# Instructions for the task
Format every text line in the records below as a single numbered list, dropping any blank lines. Leave the pictures out.

# Dataset records
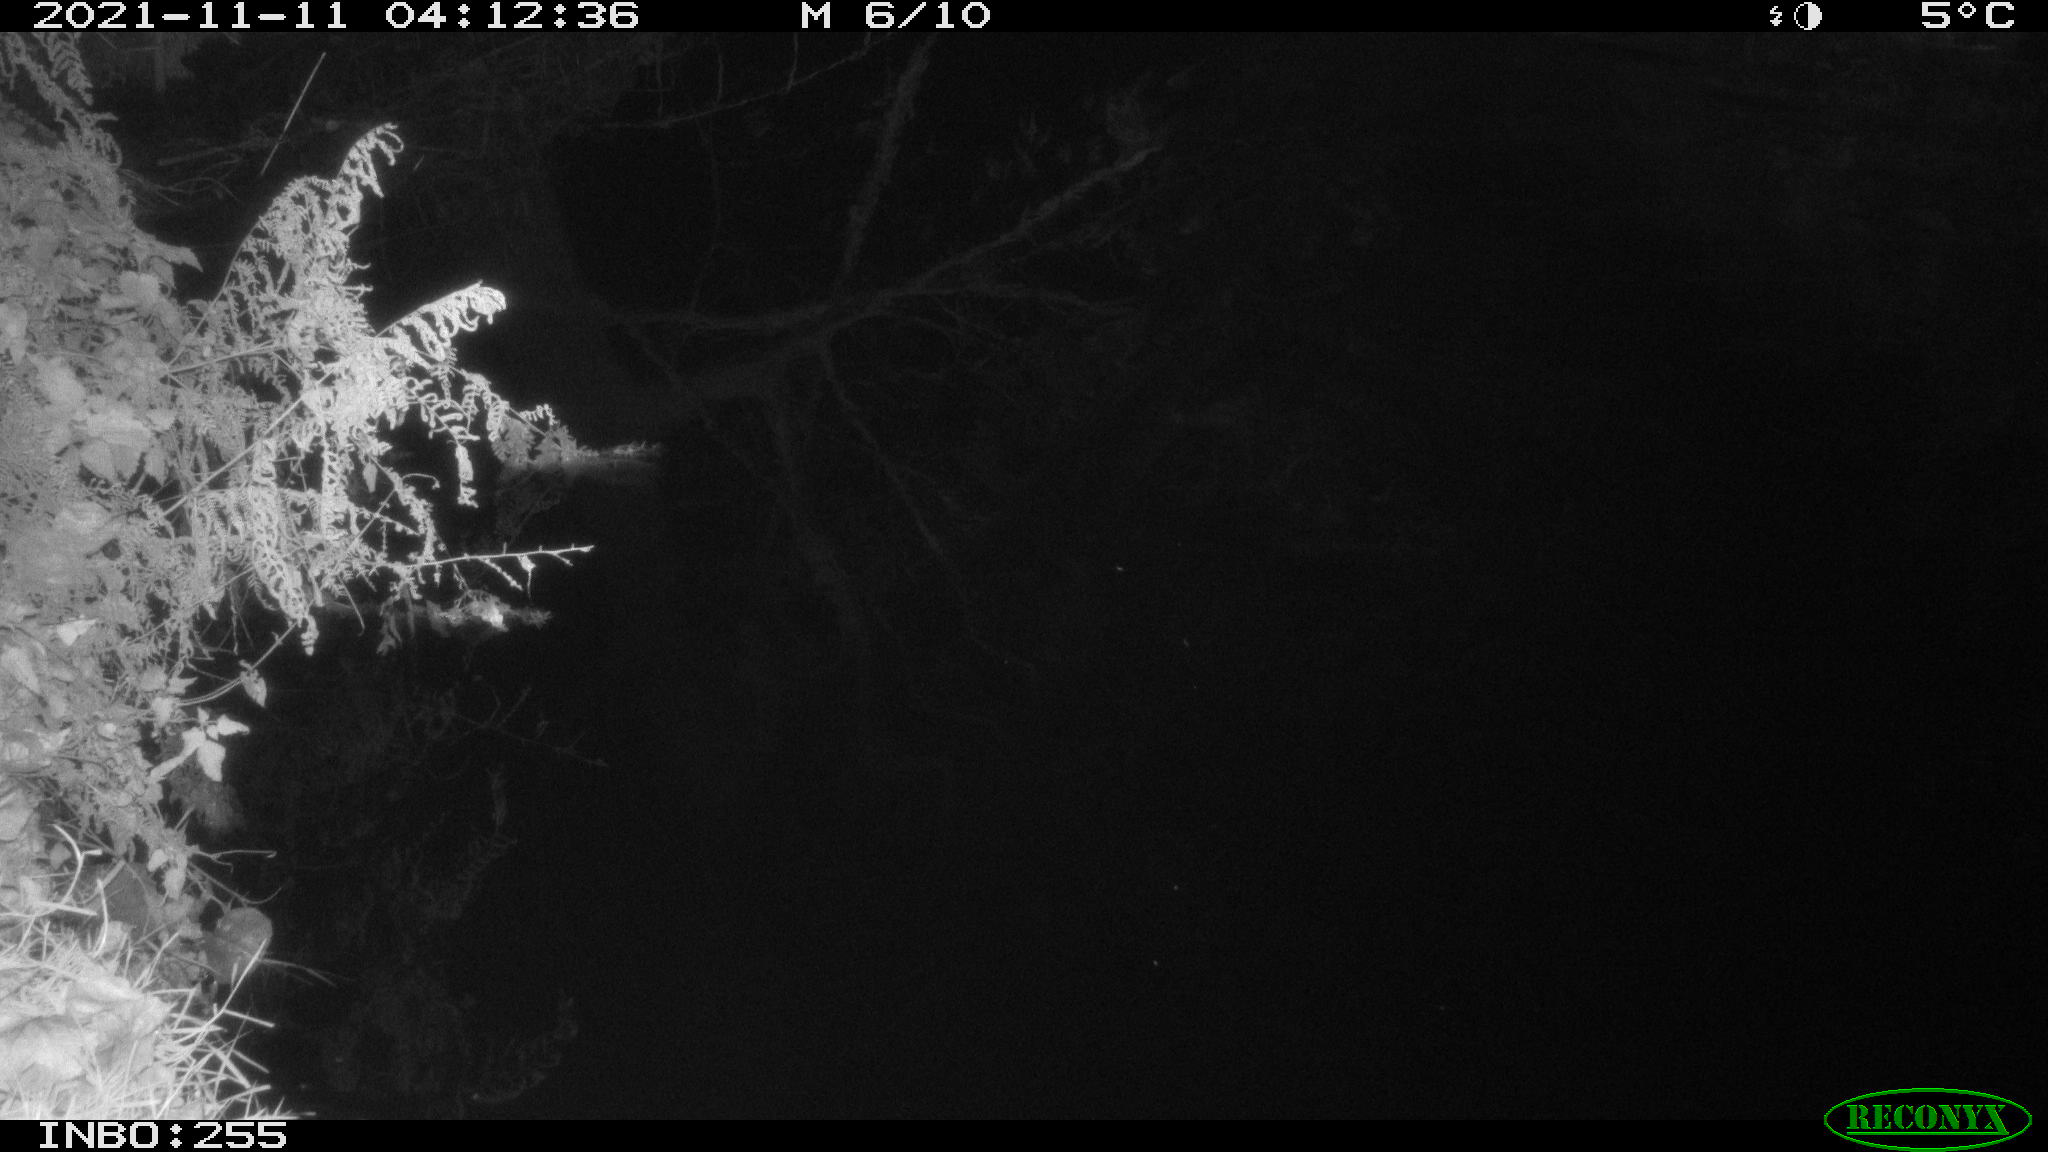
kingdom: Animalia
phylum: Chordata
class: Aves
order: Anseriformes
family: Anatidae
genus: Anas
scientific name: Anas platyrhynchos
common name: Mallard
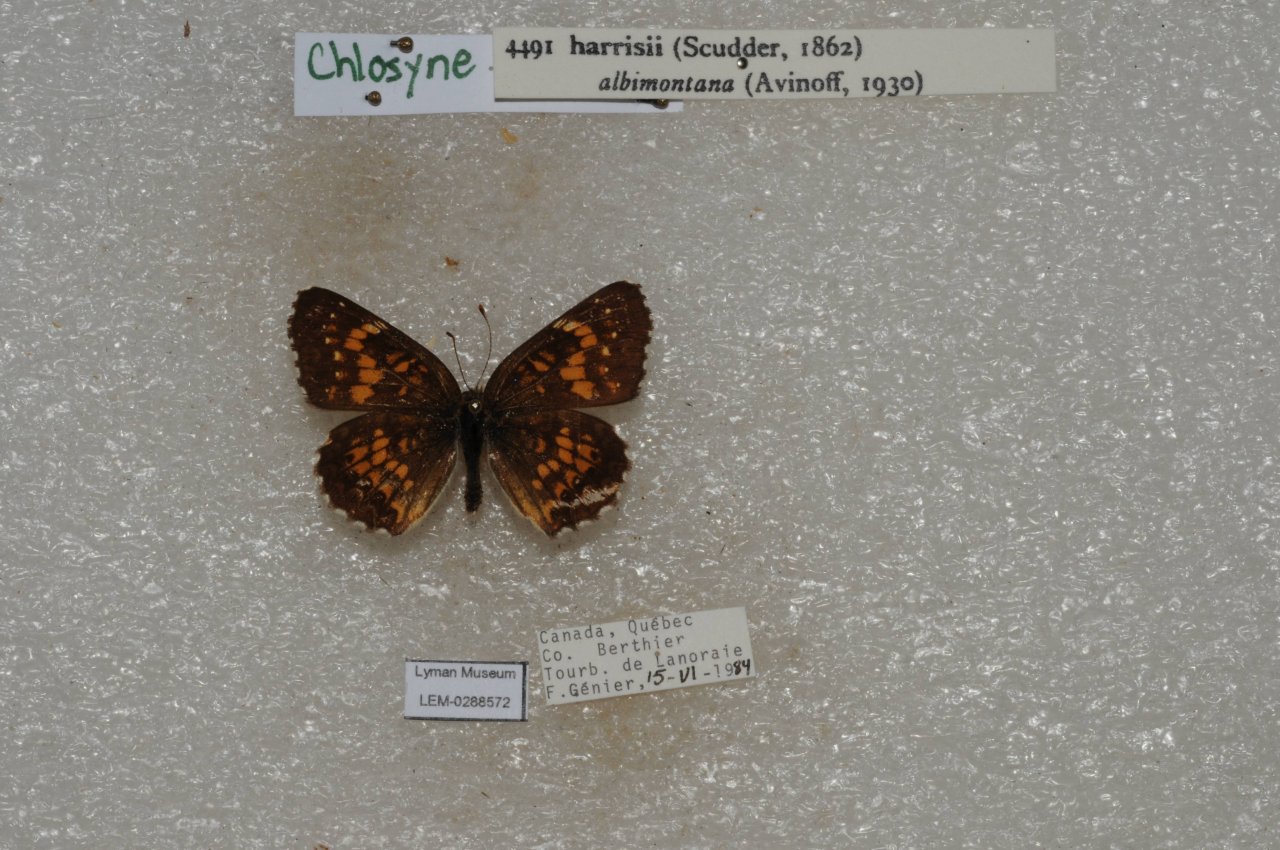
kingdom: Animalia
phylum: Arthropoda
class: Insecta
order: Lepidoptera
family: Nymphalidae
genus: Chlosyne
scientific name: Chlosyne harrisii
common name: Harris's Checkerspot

# Expected output
1. kingdom: Animalia
2. phylum: Chordata
3. class: Aves
4. order: Anseriformes
5. family: Anatidae
6. genus: Anas
7. scientific name: Anas platyrhynchos
8. common name: Mallard
9. kingdom: Animalia
10. phylum: Arthropoda
11. class: Insecta
12. order: Lepidoptera
13. family: Nymphalidae
14. genus: Chlosyne
15. scientific name: Chlosyne harrisii
16. common name: Harris's Checkerspot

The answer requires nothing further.